At very small scales, our world is subjected to the laws of quantum mechanics. All matter and radiation exhibit both wave and particle properties. We cannot simultaneously know the position and the momentum of a particle.

Version for ages 12 to 15

Light (electromagnetic radiation) behaves like a wave but it can also behave as a stream of particles carrying packs of energy called quanta. At small scales, particles can also act as quantum waves.

Version for ages 9 to 12

Quantum mechanics studies what happens inside atoms. Matter in the microcosm behaves differently than in the macrocosm.
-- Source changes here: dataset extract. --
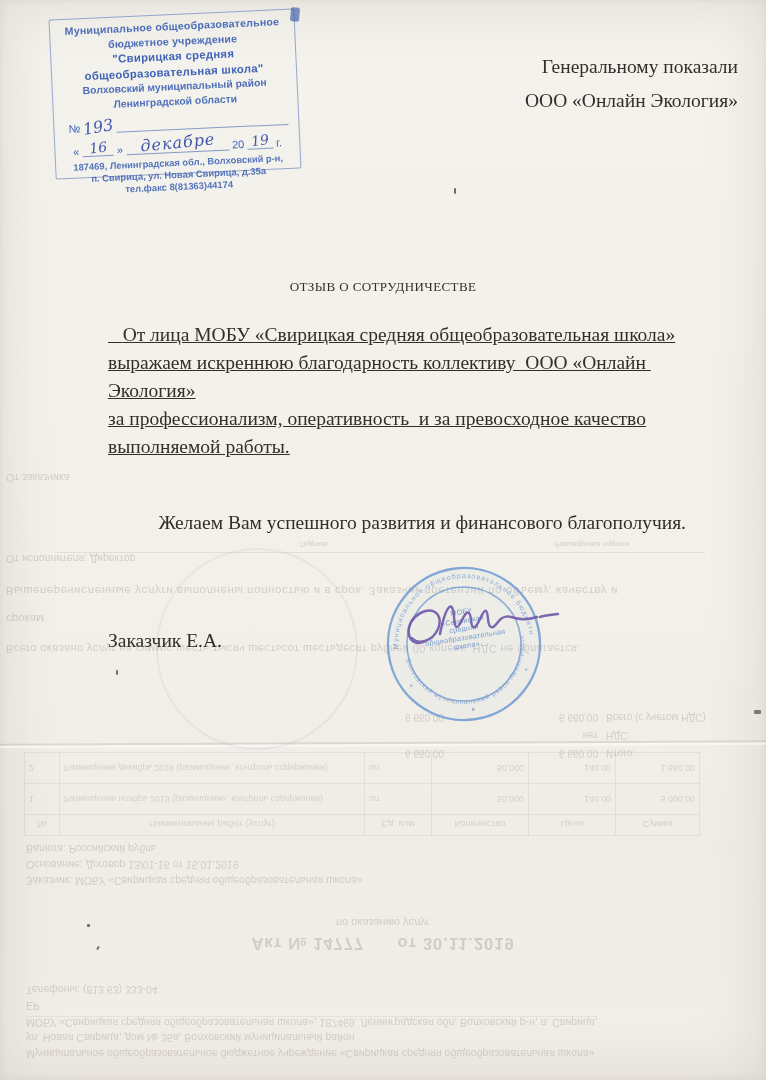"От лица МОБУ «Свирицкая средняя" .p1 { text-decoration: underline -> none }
Breaking down of the Quantum Big Idea of Science

Intermediate ideas of Science Small Ideas of Science

Subatomic particles properties

Subatomic particles behave differently than matter in the macrocosm. In these scales, particles exhibit both particle and wave properties (wave-particle duality). They are also subjected to the uncertainty principle, which states that their position and momentum, cannot be measured exactly simultaneously. Interactions of subatomic particles can cause the transformation of matter into energy and vice versa by emitting or absorbing specific quanta (a minimum amount) of energy.

Phenomena and applications

Quantum phenomena occur due to the interactions of subatomic particles according to their quantum properties and obey the laws of quantum mechanics. Some of these phenomena are used in contemporary applications like the scanning tunneling microscope and quantum computing.